Com esta potência, não há por que se espantar que a maior parte das transformações (econômicas, sociais, políticas) do planeta tenham encontrado o seu reforço - às vezes também a sua origem, a sua correia de transmissão, o seu acelerador - em Bentonville, no Arkansas, sede da empresa. Combate contra os sindicatos, deslocalizações de parte da produção para o exterior, utilização de mão-de-obra super-explorada que a desregulamentação do trabalho e os acordos de livre comércio tornam cada ano mais abundante: é o modelo Wal-Mart. Pressões sobre os fornecedores para obrigá-los a reduzir o máximo possível os seus preços, comprimindo os salários (ou estabelecer-se no exterior); indefinição das funções para favorecer o encadeamento das tarefas e assim perseguir o menor tempo morto, a menor pausa: é o modelo Wal-Mart. Construção de estabelecimentos horríveis (as "caixas de sapatos") entulhados de mercadorias pelo exército de 7.100 camiões gigantes da empresa, rodando e poluindo 24 horas por dia, a fim de encher, na hora certa, os porta-malas de milhões de carros enfileirados nos enormes estacionamentos de quase todas as 5 mil "caixas de sapatos" que a multinacional dirige no mundo: é o modelo Wal-Mart.
Depois, quando os sindicatos contra-atacam, quando os ecologistas se manifestam, quando enfim os clientes avaliam o que os "preços mais baixos" escondem, quando artistas se esquecem por um momento de se vender para participar do movimento popular, quando cidadãos barram a instalação de novos cubos de cimento nos seus territórios, é ainda a Wal-Mart que, desta vez, recruta velhos "comunicadores" da Casa Branca, democratas ou republicanos, e os encarrega de limpar a imagem da empresa, saturando os meios de comunicação (2). Eles dizem: A Wal-Mart tornou-se "ética"; procura apenas criar empregos - sem dúvida, pagos de maneira medíocre, mas antes pouco do que nada, e os clientes gostam tanto dos preços baixos... E acrescentam que a busca obstinada de lucro permitiu melhorar a produtividade nacional. E que, doravante, a empresa defenderá o meio ambiente como socorreu as vítimas do furacão Katrina. Exploração, comunicação: mais um modelo...

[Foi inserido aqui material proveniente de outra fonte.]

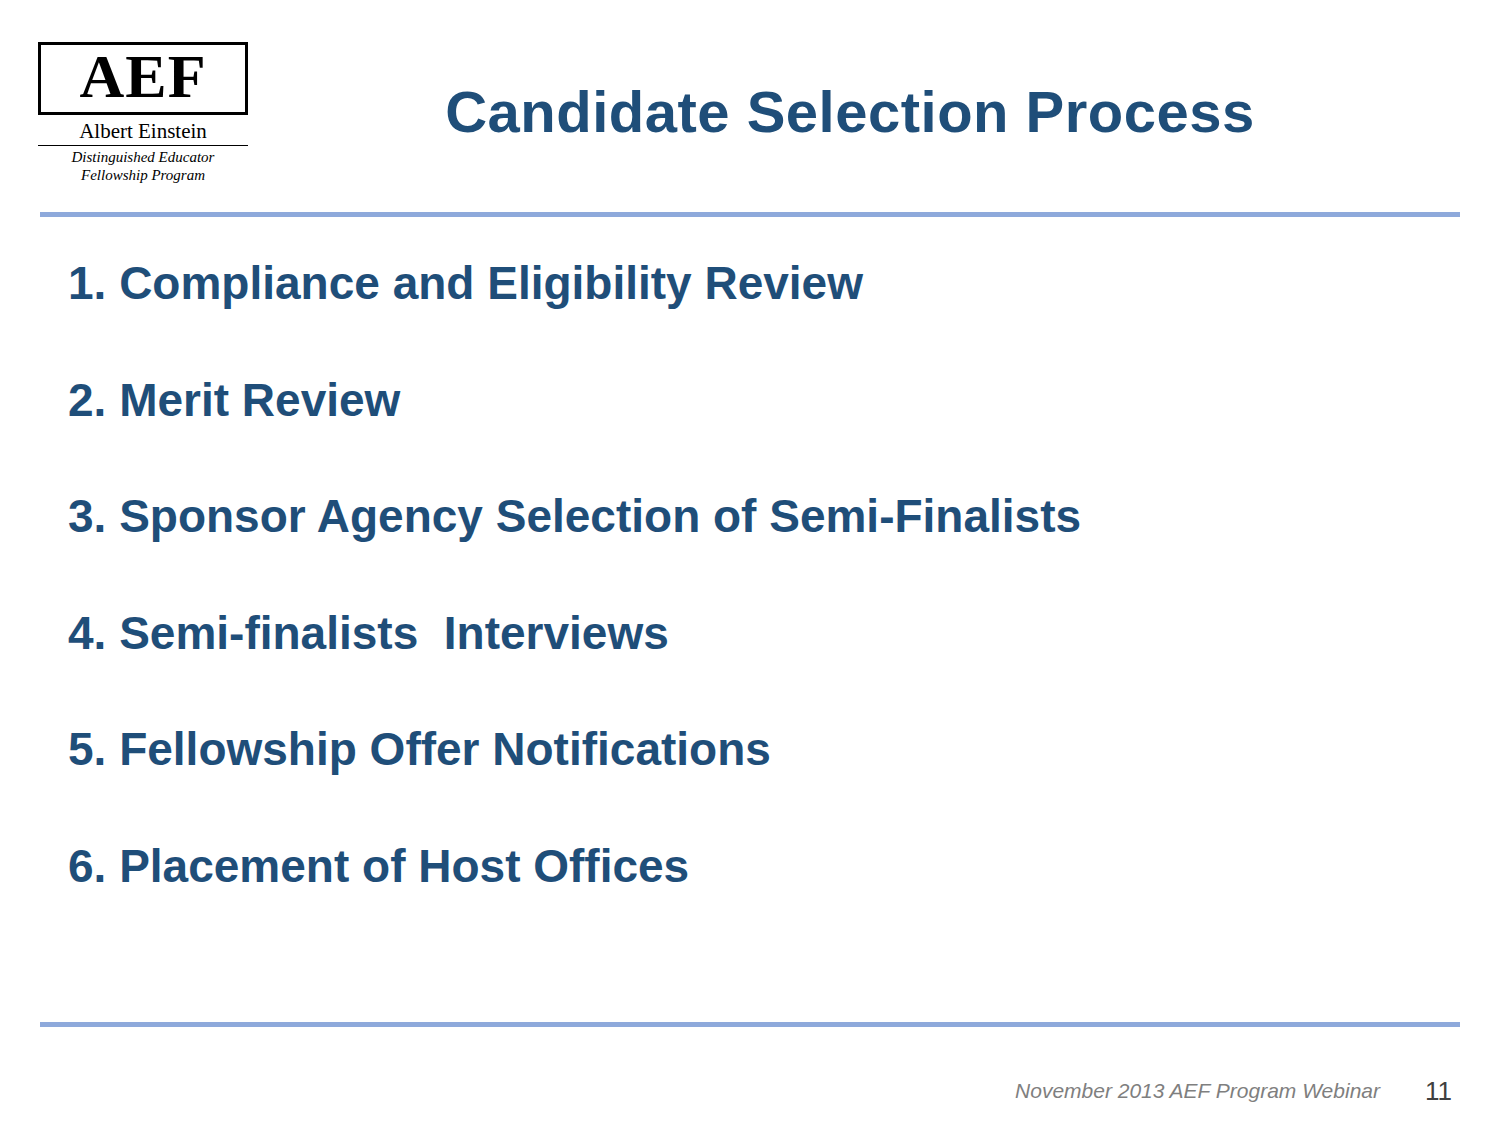AEF Albert Einstein
Distinguished Educator Fellowship Program
Candidate Selection Process
1. Compliance and Eligibility Review
2. Merit Review
3. Sponsor Agency Selection of Semi-Finalists
4. Semi-finalists Interviews
5. Fellowship Offer Notifications
6. Placement of Host Offices
November 2013 AEF Program Webinar
11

Na realidade, como se surpreender efetivamente com isso? Não se torna a maior empresa do mundo por acaso, simplesmente porque, 40 anos antes, o fundador Sam Walton (que morreu em abril de 1992, poucos dias depois de ter recebido uma das mais altas condecorações norte-americanas das mãos do ex-presidente George Herbert Bush) teve a inspiração de vender melancias na calçada da loja e de, ao mesmo tempo, oferecer às crianças dos seus clientes passeios em cavalinhos no estacionamento (3).

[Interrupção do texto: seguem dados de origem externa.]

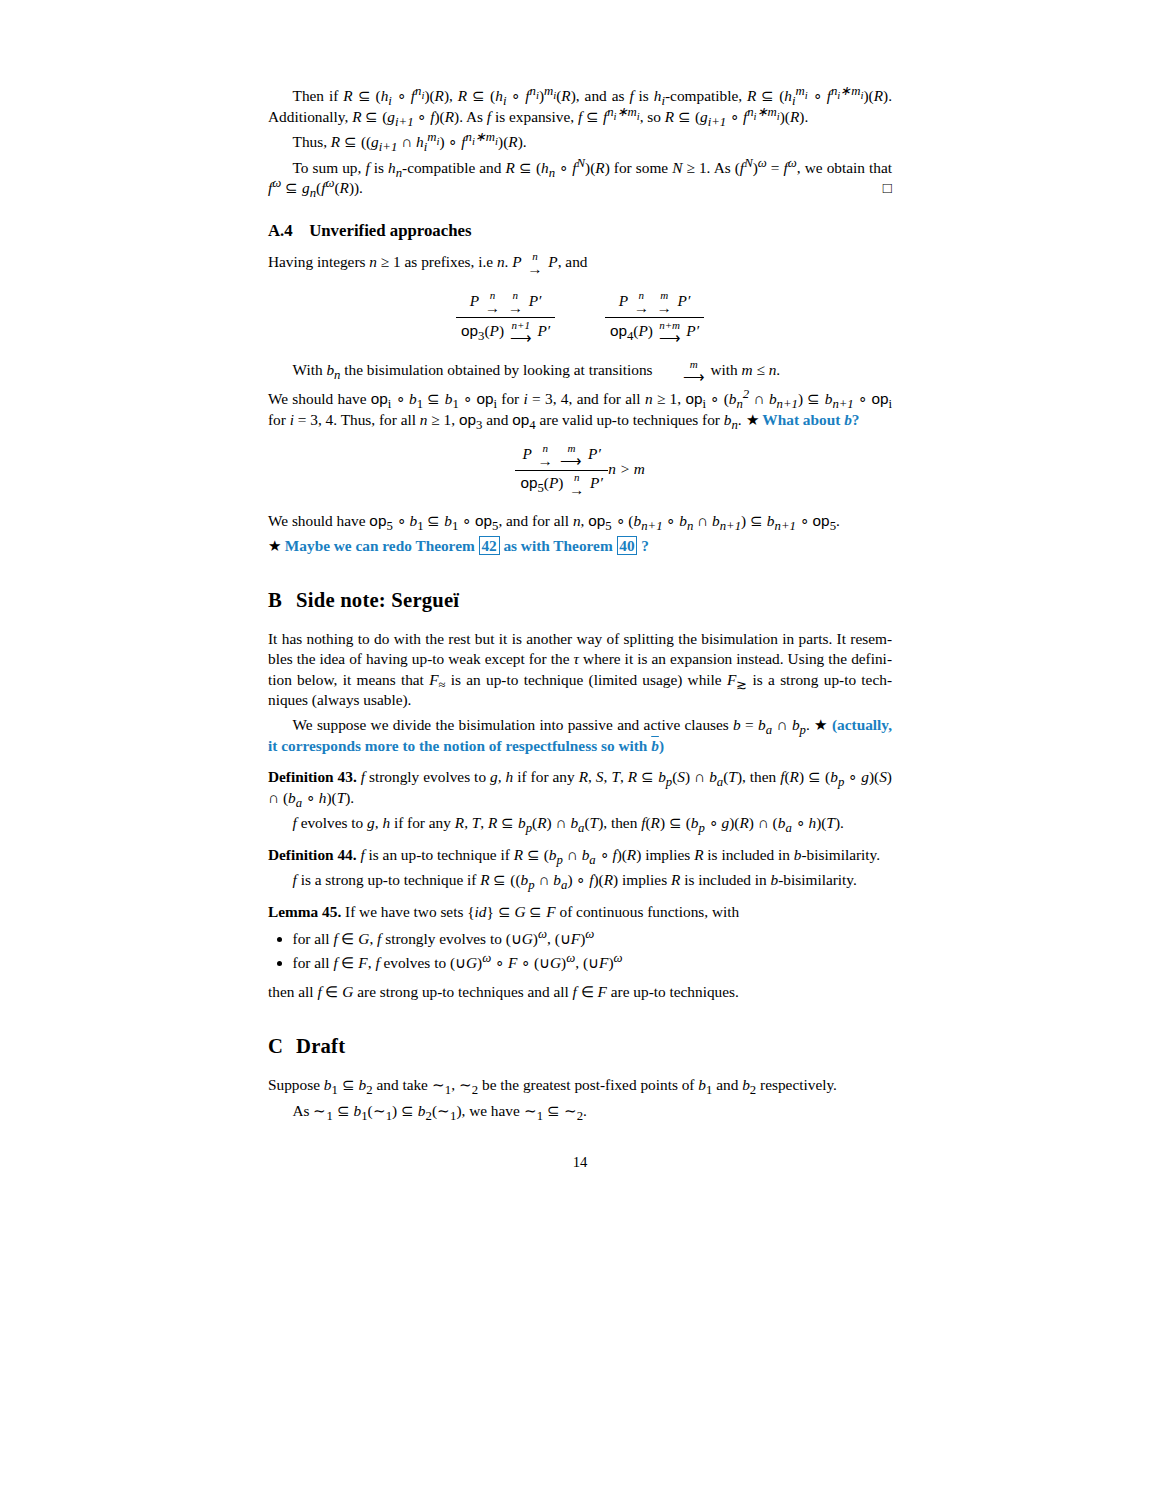Then if R ⊆ (hi ∘ fni)(R), R ⊆ (hi ∘ fni)mi(R), and as f is hi-compatible, R ⊆ (himi ∘ fni∗mi)(R). Additionally, R ⊆ (gi+1 ∘ f)(R). As f is expansive, f ⊆ fni∗mi, so R ⊆ (gi+1 ∘ fni∗mi)(R).
Thus, R ⊆ ((gi+1 ∩ himi) ∘ fni∗mi)(R).
To sum up, f is hn-compatible and R ⊆ (hn ∘ fN)(R) for some N ≥ 1. As (fN)ω = fω, we obtain that fω ⊆ gn(fω(R)). □
A.4 Unverified approaches
Having integers n ≥ 1 as prefixes, i.e n. P n→ P, and
P n→ n→ P′ op3(P) n+1⟶ P′ P n→ m→ P′ op4(P) n+m⟶ P′
With bn the bisimulation obtained by looking at transitions m⟶ with m ≤ n.
We should have opi ∘ b1 ⊆ b1 ∘ opi for i = 3, 4, and for all n ≥ 1, opi ∘ (bn2 ∩ bn+1) ⊆ bn+1 ∘ opi for i = 3, 4. Thus, for all n ≥ 1, op3 and op4 are valid up-to techniques for bn. ★ What about b?
P n→ m⟶ P′ op5(P) n→ P′ n > m
We should have op5 ∘ b1 ⊆ b1 ∘ op5, and for all n, op5 ∘ (bn+1 ∘ bn ∩ bn+1) ⊆ bn+1 ∘ op5.
★ Maybe we can redo Theorem 42 as with Theorem 40 ?
B Side note: Sergueï
It has nothing to do with the rest but it is another way of splitting the bisimulation in parts. It resembles the idea of having up-to weak except for the τ where it is an expansion instead. Using the definition below, it means that F≈ is an up-to technique (limited usage) while F≳ is a strong up-to techniques (always usable).
We suppose we divide the bisimulation into passive and active clauses b = ba ∩ bp. ★ (actually, it corresponds more to the notion of respectfulness so with b)
Definition 43. f strongly evolves to g, h if for any R, S, T, R ⊆ bp(S) ∩ ba(T), then f(R) ⊆ (bp ∘ g)(S) ∩ (ba ∘ h)(T).
f evolves to g, h if for any R, T, R ⊆ bp(R) ∩ ba(T), then f(R) ⊆ (bp ∘ g)(R) ∩ (ba ∘ h)(T).
Definition 44. f is an up-to technique if R ⊆ (bp ∩ ba ∘ f)(R) implies R is included in b-bisimilarity.
f is a strong up-to technique if R ⊆ ((bp ∩ ba) ∘ f)(R) implies R is included in b-bisimilarity.
Lemma 45. If we have two sets {id} ⊆ G ⊆ F of continuous functions, with
for all f ∈ G, f strongly evolves to (∪G)ω, (∪F)ω
for all f ∈ F, f evolves to (∪G)ω ∘ F ∘ (∪G)ω, (∪F)ω
then all f ∈ G are strong up-to techniques and all f ∈ F are up-to techniques.
C Draft
Suppose b1 ⊆ b2 and take ∼1, ∼2 be the greatest post-fixed points of b1 and b2 respectively.
As ∼1 ⊆ b1(∼1) ⊆ b2(∼1), we have ∼1 ⊆ ∼2.
14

A primeira loja Wal-Mart foi aberta em 1962, em Rogers, no Arkansas, numa zona rural abandonada. Nove anos depois, a empresa havia ampliado a sua esfera de influência, estabelecendo-se em cinco estados. As primeiras lojas que abriu, de fraca densidade, foram ignoradas pelos grandes distribuidores: a Wal-Mart estabeleceu solidamente o seu monopólio ali, antes de estendê-lo para outros lugares. Ela privilegiou a periferia dos centros urbanos para desfrutar ao mesmo tempo da clientela das cidades e dos preços mais baixos dos terrenos. Antecipando em 1991 o acordo de livre comércio norte-americano (Nafta, na sigla inglesa) que o presidente William Clinton, ex-governador do Arkansas, ratificou dois anos depois , a Walmart chamada pelo diminuitivo de “o Pequeno Polegar de Bentonville”, onde Hillary Clinton pertenceu ao Conselho de Administração entre 1986 e 1992 (4), internacionalizou-se e desembarcou no México. No Canadá em 1994. Em seguida no Brasil e na Argentina (1995), na China (1996), na Alemanha (1998), no Reino Unido (1999). Em 2001, as receitas da Wal-Mart ultrapassaram o PIB da maior parte dos países, entre eles a Suécia; a Carrefour, a segunda empresa do sector (72 biliões de euros em 2004), que a Wal-Mart pensou comprar em 2004, está mais presente internacionalmente. Mas a empresa fundada por Sam Walton orgulha-se de um trunfo soberano: os 100 milhões de norte-americanos que procuram toda semana os "everyday low prices" (preços baixos diariamente) que ela lhes propõe. O preço dos preços baixos

Lá mais baixos, são eles. Em média, 14% (5) . Mas à custa de quê? - é a grande questão. A resposta difere de acordo com o que preocupa fundamentalmente o cliente à espreita dos melhores negócios ou, sobretudo, os assalariados de milhares de fornecedores de uma empresa capaz de obrigar cada um a manter - e reduzir - seus custos. Para que o cliente da Wal-Mart fique satisfeito, o trabalhador deve sofrer... Para que os preços da Wal-Mart e de seus terceirizados sejam sempre os mais baixos, é preciso também que as condições sociais se degradem à sua volta. E, conseqüentemente, é preferível que os sindicatos não existam. Ou que os produtos venham da China.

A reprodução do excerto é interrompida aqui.